Page-level text extractions:

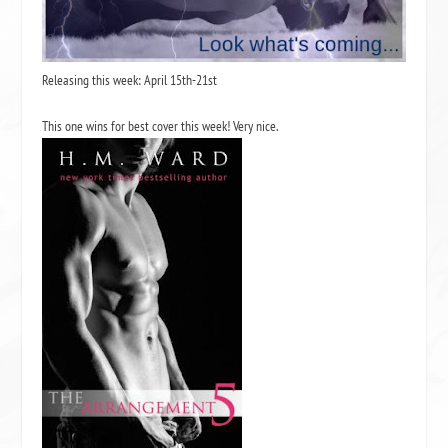
Releasing this week: April 15th-21st
This one wins for best cover this week! Very nice.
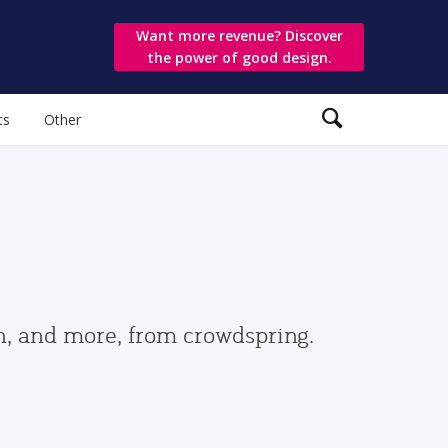
Want more revenue? Discover
the power of good design.
ts
Other
gn, and more, from crowdspring.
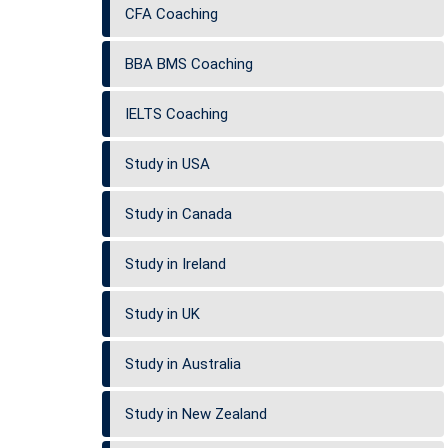
CFA Coaching
BBA BMS Coaching
IELTS Coaching
Study in USA
Study in Canada
Study in Ireland
Study in UK
Study in Australia
Study in New Zealand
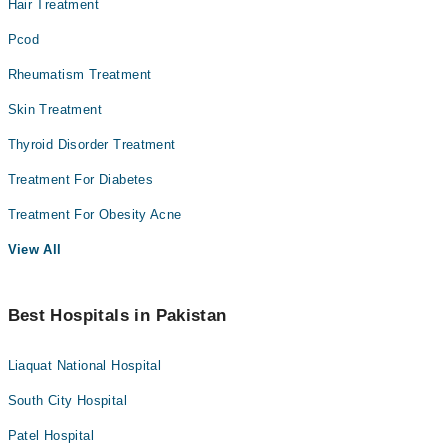
Hair Treatment
Pcod
Rheumatism Treatment
Skin Treatment
Thyroid Disorder Treatment
Treatment For Diabetes
Treatment For Obesity Acne
View All
Best Hospitals in Pakistan
Liaquat National Hospital
South City Hospital
Patel Hospital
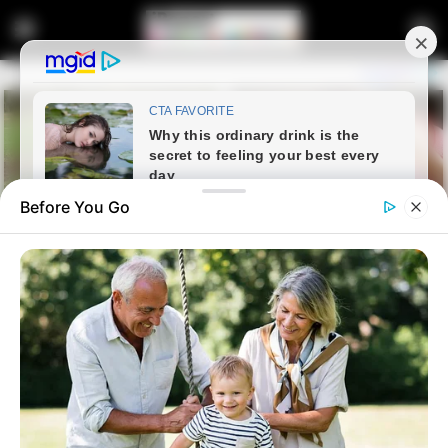
Before You Go
Home
Entertainment
WATCH: A Famous Nigerian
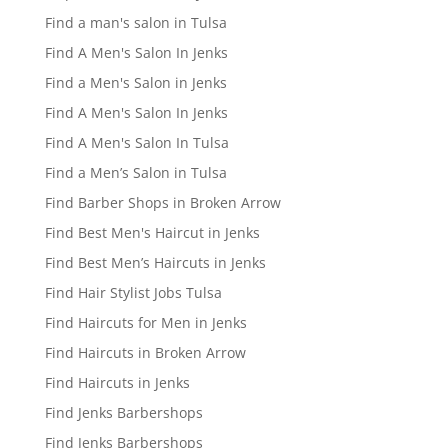
Find a man's salon in Tulsa
Find A Men's Salon In Jenks
Find a Men's Salon in Jenks
Find A Men's Salon In Jenks
Find A Men's Salon In Tulsa
Find a Men’s Salon in Tulsa
Find Barber Shops in Broken Arrow
Find Best Men's Haircut in Jenks
Find Best Men’s Haircuts in Jenks
Find Hair Stylist Jobs Tulsa
Find Haircuts for Men in Jenks
Find Haircuts in Broken Arrow
Find Haircuts in Jenks
Find Jenks Barbershops
Find Jenks Barbershops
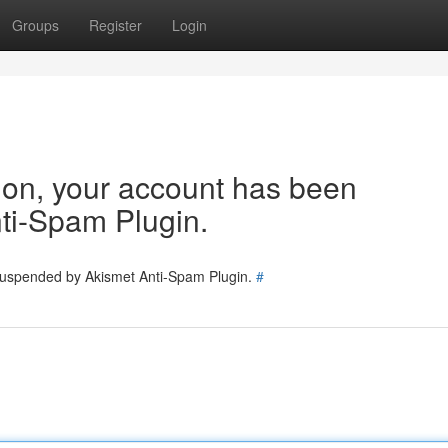
Groups
Register
Login
tion, your account has been
ti-Spam Plugin.
 suspended by Akismet Anti-Spam Plugin.
#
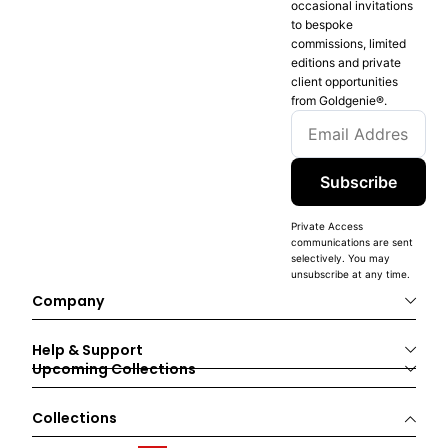
occasional invitations
to bespoke
commissions, limited
editions and private
client opportunities
from Goldgenie®️.
Subscribe
Private Access
communications are sent
selectively. You may
unsubscribe at any time.
Company
Help & Support
Upcoming Collections
Collections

### What is expected
Render the lines above as a Markdown table with the columns Row and Line, beginning at the line that contains "Want more revenue? Discover" and stopping after the line that contains "Study in New Zealand". Leave out the pictures and any blank lines.

### Answer
| Row | Line |
|---|---|
| 1 | Want more revenue? Discover |
| 2 | the power of good design. |
| 3 | ts |
| 4 | Other |
| 5 | gn, and more, from crowdspring. |
| 6 | CFA Coaching |
| 7 | BBA BMS Coaching |
| 8 | IELTS Coaching |
| 9 | Study in USA |
| 10 | Study in Canada |
| 11 | Study in Ireland |
| 12 | Study in UK |
| 13 | Study in Australia |
| 14 | Study in New Zealand |